El pasado martes tuve la posibilidad, honor y responsabilidad de participar en la elección de la música para una boda que tendrá lugar en Julio. En compañía de los cónyuges A y B, que es como ahora se denominan en el registro civil, pero no aún en el impreso del INE (se ve que el INE tiene nostalgia de cuando a las cosas se les llamaba por su nombre) y de la madre de uno de los dos, estuvimos con el organista de la iglesia, viendo que piezas son las más típicas en cada momento, y escogiendo entre ellas. Reconozco que la escena fue bastante surrealista, aunque ya tuve una introducción minutos antes con el cura en el despacho de la sacristía.
A veces la decoración del lugar impone. Si uno entra, por poner un lugar, en un salón pintado con gotéele blanco y cuadros minimalista piensa que es un lugar sobrio, moderno y algo frío, quizás, pero acceder, como el otro día, a unos salones llenos de estatuas de imaginería religiosa sangrante y pietista, estandartes de gala de regimientos militares dispuestos para ser colgados de los balcones en el día del Corpus y sillas y mesas con patas y soportes decorados como capiteles góticos, con imágenes dignas de la película de “El Exorcista” sabe que está en un lugar para estar firme, no vaya a ser que algo se tuerza. Desde luego aquello imponía. Y frente a eso, un organista de unos cincuenta años pasados (aviso que soy muy malo para echar al edad a la gente) que sabía de música, sí, pero que tenía un amaneramiento y un estilo tan, como definirlo, peculiar, que contrastaba vivamente con el entorno. Era el opuesto, el blanco sobre un negro opaco, o, quizás mejor, el rosa fucsia sobre un azul intenso. Tras un buen rato de charla y tarareo, acabamos por escoger todo el repertorio y salir del lugar, no sin dar las gracias al organista y a todos los que nos habían tratado tan amablemente. Pero eso sí, el aire de película costumbrista de Berlanga no dejaba de estar por todas partes.

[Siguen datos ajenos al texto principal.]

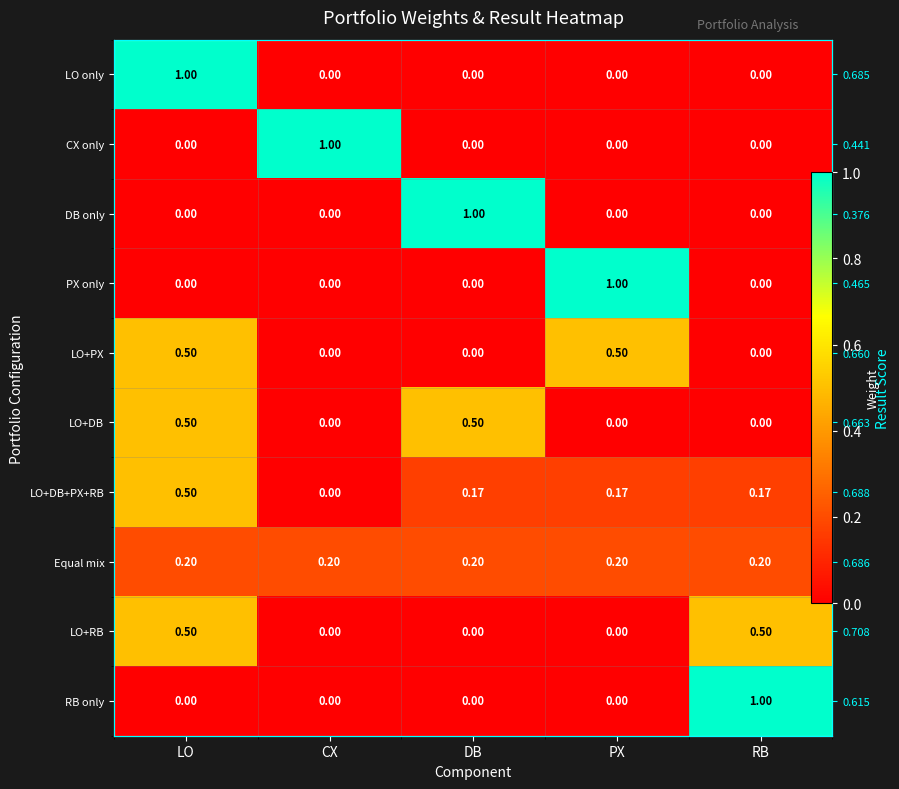

Which has a higher value, CX or RB?

CX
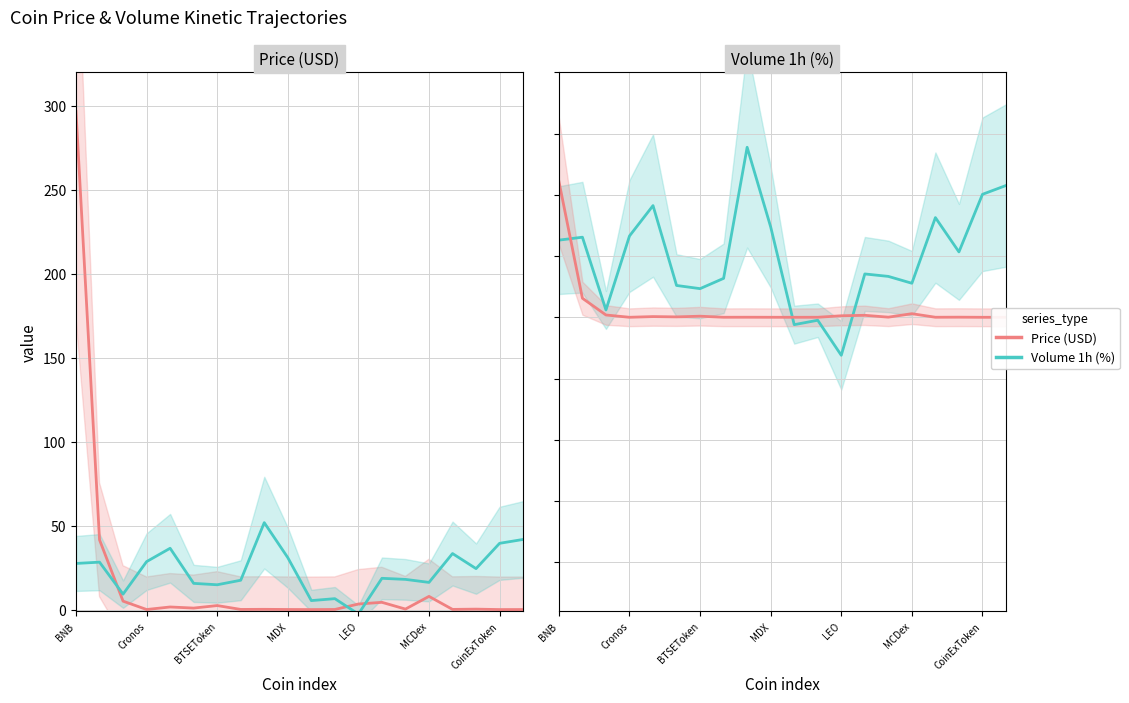

At which category is the sum across all series the highest?

BNB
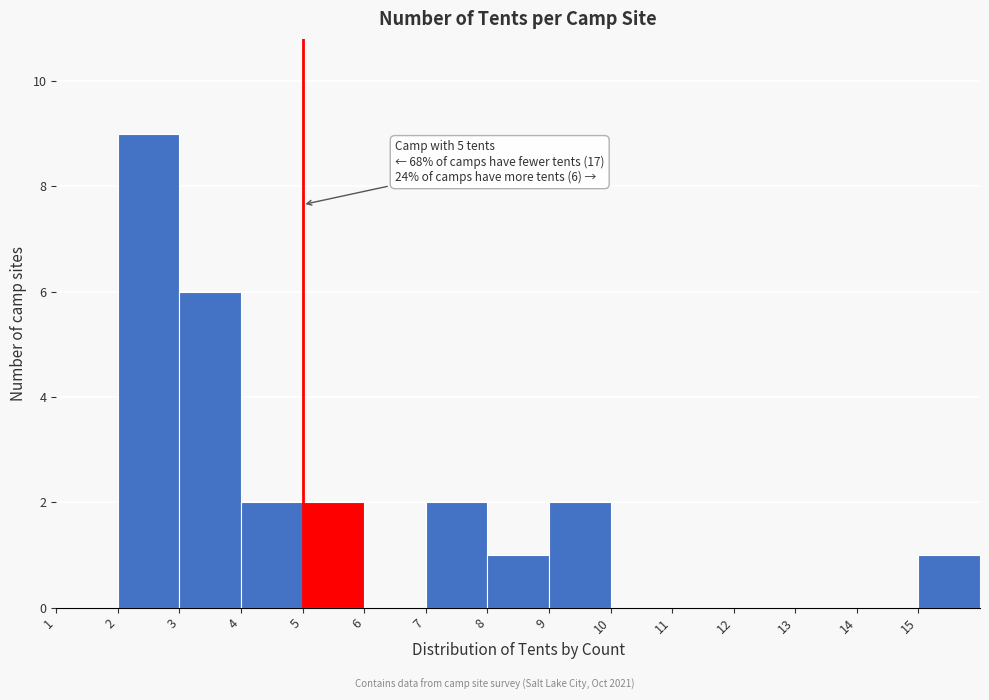

Which range on the x-axis has the tallest bar?

2 to 3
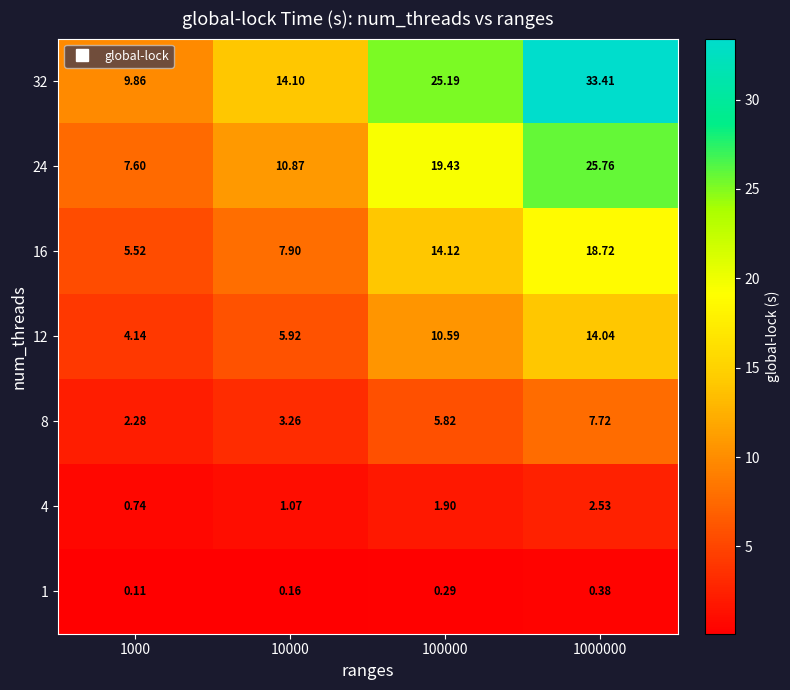

At which category is the sum across all series the highest?

1000000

Intuyo que eso no era más que el principio de una celebración que será, sin duda, peculiar. En medio del tórrido calor de mediados de Julio, engalanados y con la corbata al cuello, entraremos por el pasillo de una iglesia algo peculiar, en la que la decoración no dejará indiferente a nadie, y, seguro, dará que hablar. Pero como contraste, en los teclados habrá algo de ese espíritu femenino que tanto contrasta con la sobriedad castrense y que, quién sabe, tan bien se complementa con ella. Como diría el gran Pérez Reverte (versión sin tacos), esto de la milicia ya no es lo que era, no.